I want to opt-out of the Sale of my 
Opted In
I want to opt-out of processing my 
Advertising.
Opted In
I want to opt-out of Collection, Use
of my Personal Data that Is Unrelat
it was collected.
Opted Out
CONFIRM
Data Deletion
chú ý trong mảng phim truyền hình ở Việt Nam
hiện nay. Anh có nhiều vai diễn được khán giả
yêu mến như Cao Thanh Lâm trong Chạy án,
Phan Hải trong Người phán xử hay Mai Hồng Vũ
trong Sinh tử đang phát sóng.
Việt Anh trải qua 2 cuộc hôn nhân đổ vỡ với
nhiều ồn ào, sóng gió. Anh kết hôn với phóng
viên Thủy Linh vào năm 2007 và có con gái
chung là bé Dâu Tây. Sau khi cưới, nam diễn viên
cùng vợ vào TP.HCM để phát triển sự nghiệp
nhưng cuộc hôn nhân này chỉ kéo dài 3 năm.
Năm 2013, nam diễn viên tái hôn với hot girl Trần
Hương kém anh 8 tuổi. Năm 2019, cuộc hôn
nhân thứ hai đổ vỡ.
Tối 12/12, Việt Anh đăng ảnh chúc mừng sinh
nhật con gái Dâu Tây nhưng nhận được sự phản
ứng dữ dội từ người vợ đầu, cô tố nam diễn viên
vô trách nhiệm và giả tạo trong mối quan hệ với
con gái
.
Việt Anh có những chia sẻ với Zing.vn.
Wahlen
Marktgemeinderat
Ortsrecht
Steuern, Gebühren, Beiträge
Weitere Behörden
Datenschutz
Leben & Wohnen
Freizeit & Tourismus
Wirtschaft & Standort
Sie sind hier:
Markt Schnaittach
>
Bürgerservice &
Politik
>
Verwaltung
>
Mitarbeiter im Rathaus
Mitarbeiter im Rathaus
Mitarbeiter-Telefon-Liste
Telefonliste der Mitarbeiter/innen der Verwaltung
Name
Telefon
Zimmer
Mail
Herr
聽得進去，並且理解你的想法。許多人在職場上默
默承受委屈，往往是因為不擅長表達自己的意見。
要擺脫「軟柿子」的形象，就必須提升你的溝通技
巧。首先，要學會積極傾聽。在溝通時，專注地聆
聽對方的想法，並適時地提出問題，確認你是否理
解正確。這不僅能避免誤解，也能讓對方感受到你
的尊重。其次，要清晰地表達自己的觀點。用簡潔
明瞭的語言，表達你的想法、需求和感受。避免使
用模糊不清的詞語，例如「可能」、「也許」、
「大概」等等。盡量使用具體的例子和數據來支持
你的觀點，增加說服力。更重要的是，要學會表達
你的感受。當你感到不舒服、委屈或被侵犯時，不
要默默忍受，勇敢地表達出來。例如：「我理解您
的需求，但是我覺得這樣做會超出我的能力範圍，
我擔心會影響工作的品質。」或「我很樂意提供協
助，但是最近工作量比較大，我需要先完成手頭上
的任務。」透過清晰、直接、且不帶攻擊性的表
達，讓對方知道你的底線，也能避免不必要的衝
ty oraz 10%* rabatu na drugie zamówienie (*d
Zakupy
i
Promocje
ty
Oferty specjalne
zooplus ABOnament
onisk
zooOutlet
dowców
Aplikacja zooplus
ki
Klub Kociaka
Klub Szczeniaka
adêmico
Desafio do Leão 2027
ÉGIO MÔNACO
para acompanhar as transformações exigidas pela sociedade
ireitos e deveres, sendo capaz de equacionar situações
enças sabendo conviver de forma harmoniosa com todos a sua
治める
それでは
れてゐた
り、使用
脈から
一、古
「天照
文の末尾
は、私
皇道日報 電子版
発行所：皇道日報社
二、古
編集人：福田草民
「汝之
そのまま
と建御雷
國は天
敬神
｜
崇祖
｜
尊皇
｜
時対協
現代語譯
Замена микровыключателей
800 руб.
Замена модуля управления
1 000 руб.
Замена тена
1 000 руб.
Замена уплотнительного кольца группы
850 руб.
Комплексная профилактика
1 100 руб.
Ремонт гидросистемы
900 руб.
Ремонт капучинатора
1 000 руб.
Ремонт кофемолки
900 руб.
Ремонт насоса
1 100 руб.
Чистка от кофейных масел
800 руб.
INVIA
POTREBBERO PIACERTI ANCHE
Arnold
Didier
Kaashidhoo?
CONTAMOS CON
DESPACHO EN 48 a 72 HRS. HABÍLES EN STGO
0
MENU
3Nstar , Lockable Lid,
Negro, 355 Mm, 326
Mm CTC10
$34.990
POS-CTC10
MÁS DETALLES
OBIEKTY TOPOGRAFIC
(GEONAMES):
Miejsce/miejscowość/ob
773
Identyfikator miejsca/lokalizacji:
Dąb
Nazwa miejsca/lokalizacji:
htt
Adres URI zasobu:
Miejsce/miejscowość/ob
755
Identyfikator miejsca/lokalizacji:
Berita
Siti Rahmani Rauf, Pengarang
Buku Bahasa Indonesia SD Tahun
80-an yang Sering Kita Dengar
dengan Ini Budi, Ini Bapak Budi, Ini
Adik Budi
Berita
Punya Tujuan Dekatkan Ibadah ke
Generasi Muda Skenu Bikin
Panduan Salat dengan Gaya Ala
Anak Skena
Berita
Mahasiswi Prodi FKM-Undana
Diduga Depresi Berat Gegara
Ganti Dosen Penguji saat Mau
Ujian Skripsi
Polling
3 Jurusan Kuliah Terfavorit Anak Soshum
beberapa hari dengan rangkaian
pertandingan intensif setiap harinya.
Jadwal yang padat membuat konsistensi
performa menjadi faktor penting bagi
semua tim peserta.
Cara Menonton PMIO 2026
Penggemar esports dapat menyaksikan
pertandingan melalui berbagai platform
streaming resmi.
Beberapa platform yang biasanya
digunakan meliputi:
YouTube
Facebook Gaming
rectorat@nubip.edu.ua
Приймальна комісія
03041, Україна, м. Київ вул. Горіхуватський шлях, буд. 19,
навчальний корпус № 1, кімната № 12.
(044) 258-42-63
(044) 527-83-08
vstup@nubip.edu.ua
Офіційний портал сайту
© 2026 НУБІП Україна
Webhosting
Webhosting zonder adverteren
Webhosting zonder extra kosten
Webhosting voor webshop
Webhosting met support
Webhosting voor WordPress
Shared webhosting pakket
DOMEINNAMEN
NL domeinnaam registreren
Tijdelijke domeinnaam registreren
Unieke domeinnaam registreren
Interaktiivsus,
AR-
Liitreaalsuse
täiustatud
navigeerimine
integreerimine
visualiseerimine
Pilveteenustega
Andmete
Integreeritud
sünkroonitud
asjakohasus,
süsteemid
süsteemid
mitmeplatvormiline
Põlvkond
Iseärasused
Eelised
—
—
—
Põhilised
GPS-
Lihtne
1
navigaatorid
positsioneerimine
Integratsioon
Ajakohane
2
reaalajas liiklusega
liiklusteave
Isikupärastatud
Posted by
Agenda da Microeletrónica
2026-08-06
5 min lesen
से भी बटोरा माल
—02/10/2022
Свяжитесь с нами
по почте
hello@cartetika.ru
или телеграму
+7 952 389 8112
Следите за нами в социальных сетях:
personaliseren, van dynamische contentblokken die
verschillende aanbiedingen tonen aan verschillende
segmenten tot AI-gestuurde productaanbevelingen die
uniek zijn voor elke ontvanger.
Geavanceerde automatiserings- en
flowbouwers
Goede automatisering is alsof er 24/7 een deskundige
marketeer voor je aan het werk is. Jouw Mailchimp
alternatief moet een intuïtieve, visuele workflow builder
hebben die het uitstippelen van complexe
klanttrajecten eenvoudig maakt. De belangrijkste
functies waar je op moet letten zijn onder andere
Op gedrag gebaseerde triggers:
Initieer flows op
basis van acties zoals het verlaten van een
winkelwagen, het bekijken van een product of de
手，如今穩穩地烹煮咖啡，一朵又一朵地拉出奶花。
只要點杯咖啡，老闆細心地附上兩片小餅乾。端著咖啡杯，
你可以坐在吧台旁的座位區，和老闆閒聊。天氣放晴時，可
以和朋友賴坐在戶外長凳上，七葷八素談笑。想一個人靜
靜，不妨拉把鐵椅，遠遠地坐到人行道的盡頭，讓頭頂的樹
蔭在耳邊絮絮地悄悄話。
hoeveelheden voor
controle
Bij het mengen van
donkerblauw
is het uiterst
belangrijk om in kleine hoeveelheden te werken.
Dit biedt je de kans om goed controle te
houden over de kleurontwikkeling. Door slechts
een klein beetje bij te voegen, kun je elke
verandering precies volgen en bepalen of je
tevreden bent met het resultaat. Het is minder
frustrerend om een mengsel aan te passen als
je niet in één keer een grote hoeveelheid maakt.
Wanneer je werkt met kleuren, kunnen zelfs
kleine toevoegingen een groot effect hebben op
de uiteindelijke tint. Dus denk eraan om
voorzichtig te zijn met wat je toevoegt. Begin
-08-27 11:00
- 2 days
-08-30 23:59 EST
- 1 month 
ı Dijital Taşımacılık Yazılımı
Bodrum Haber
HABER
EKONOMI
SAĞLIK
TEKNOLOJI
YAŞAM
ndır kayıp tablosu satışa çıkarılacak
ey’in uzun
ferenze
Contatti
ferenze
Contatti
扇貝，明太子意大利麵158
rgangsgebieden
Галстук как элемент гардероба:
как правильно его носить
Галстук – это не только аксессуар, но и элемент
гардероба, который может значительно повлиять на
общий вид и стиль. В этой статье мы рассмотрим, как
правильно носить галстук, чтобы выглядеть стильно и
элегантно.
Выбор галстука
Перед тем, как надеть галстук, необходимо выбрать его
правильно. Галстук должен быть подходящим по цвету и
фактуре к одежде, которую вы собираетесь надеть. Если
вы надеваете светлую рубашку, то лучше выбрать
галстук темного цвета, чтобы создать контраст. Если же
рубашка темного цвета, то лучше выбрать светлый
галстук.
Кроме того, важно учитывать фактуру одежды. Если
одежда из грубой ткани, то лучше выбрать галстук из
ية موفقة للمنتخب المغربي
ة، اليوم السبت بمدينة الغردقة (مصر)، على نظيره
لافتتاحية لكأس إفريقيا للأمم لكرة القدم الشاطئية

__Request__. Please copy the lines above from the line with "навчальний корпус № 1, кімната № 12." up to and including the line with "Liitreaalsuse", exactly as written and with nothing else.

__Response for this exercise__.
навчальний корпус № 1, кімната № 12.
(044) 258-42-63
(044) 527-83-08
vstup@nubip.edu.ua
Офіційний портал сайту
© 2026 НУБІП Україна
Webhosting
Webhosting zonder adverteren
Webhosting zonder extra kosten
Webhosting voor webshop
Webhosting met support
Webhosting voor WordPress
Shared webhosting pakket
DOMEINNAMEN
NL domeinnaam registreren
Tijdelijke domeinnaam registreren
Unieke domeinnaam registreren
Interaktiivsus,
AR-
Liitreaalsuse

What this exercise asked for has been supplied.